Cette affaire révèle une dérive inquiétante et continue de l’appareil judiciaire togolais, marquée par :
– l’abus d’autorité - la détention de M. Sokpor a dépassé les délais légaux de garde à vue avant même sa présentation devant un juge ;
– la criminalisation de l’engagement citoyen - l’utilisation de chefs d’accusation liés à la « sûreté de l’État » pour des faits aussi anodins trahit une volonté délibérée de museler toute voix critique ;
– le harcèlement ciblé - M. Sokpor, citoyen engagé, a déjà été injustement emprisonné par le passé pour avoir publié un poème intitulé « Fais ta part ».

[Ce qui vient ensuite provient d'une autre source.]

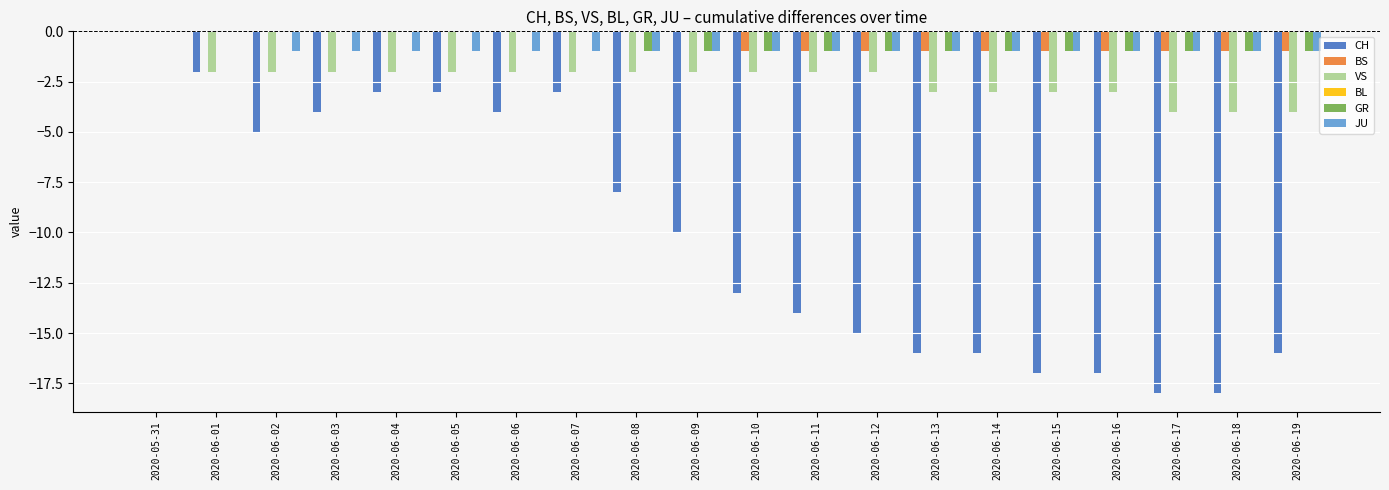

How many data points in CH are above -10?

9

En cautionnant les tortures, étranglement, brutalités et blessures, subies par M. Sokpor lors de son arrestation, la justice togolaise envoie un message dangereux : elle protège les agresseur·es et punit les victimes. Cette impunité institutionnalisée cultive la pratique des détentions arbitraires et de la torture et place chaque Togolais·e dans l’insécurité permanente.
Face à cette situation, les signataires :
– exigent la libération immédiate et sans condition de M. Sokpor Kossi Sitsopé Honoré et l’abandon des charges infondées portées contre lui ;
– demandent que les auteur·es des torture commises à son encontre lors de son enlèvement le 24 avril 2026 fassent l’objet de poursuites ;
– appellent les organisations internationales, les partenaires du Togo et la communauté des droits humains à dénoncer l’utilisation systématique de la détention comme moyen de réduire au silence la société civile.
La quête de démocratie et de justice ne saurait être sacrifiée sur l’autel de l’arbitraire. Les signataires réaffirment leur engagement indéfectible pour la défense des libertés fondamentales et la construction d’un état de droit au Togo.